Task item —
Below is a listing. Set down exactly the lines from the one containing "picks: Laneige for" through the one containing "7:15 PM GMT+0000 - 7:15 PM GMT+0000", both ends included, and leave out the rest.

Data —

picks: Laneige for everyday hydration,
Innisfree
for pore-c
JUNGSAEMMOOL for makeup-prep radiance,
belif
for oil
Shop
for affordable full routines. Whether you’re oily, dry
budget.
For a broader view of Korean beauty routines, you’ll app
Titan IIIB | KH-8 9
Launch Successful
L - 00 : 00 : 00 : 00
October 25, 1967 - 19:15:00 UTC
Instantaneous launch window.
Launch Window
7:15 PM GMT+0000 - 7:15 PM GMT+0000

---

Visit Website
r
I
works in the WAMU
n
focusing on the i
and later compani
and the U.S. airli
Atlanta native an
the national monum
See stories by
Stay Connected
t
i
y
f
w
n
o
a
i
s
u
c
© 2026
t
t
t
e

Answer to this exercise —
picks: Laneige for everyday hydration,
Innisfree
for pore-c
JUNGSAEMMOOL for makeup-prep radiance,
belif
for oil
Shop
for affordable full routines. Whether you’re oily, dry
budget.
For a broader view of Korean beauty routines, you’ll app
Titan IIIB | KH-8 9
Launch Successful
L - 00 : 00 : 00 : 00
October 25, 1967 - 19:15:00 UTC
Instantaneous launch window.
Launch Window
7:15 PM GMT+0000 - 7:15 PM GMT+0000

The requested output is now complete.